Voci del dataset

........

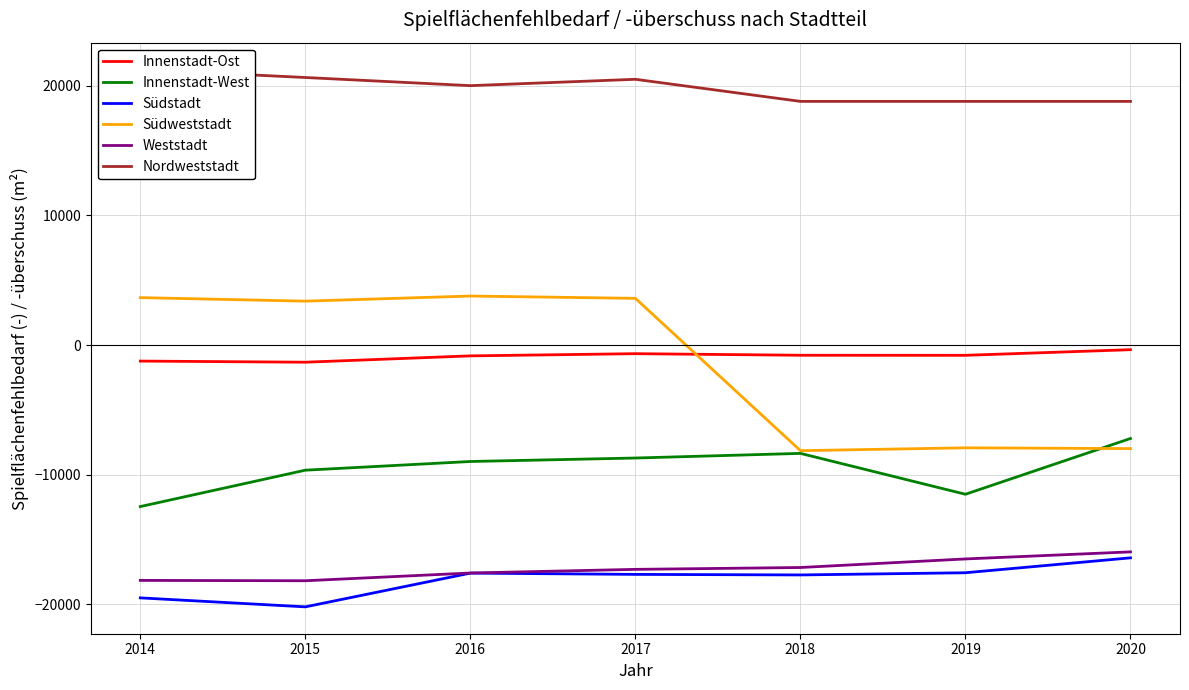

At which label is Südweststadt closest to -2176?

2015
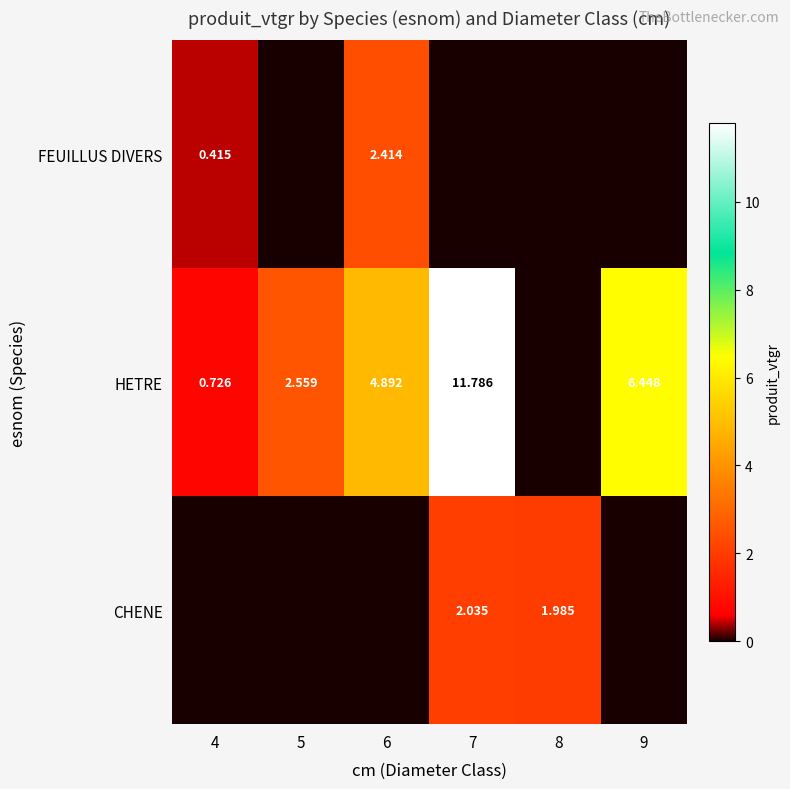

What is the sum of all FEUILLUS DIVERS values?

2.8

........

Cosa si richiede → Restituisci tutte le righe qui sopra tali e quali, omettendo le immagini.

Risposta al compito →
At which label is Südweststadt closest to -2176?

2015

What is the sum of all FEUILLUS DIVERS values?

2.8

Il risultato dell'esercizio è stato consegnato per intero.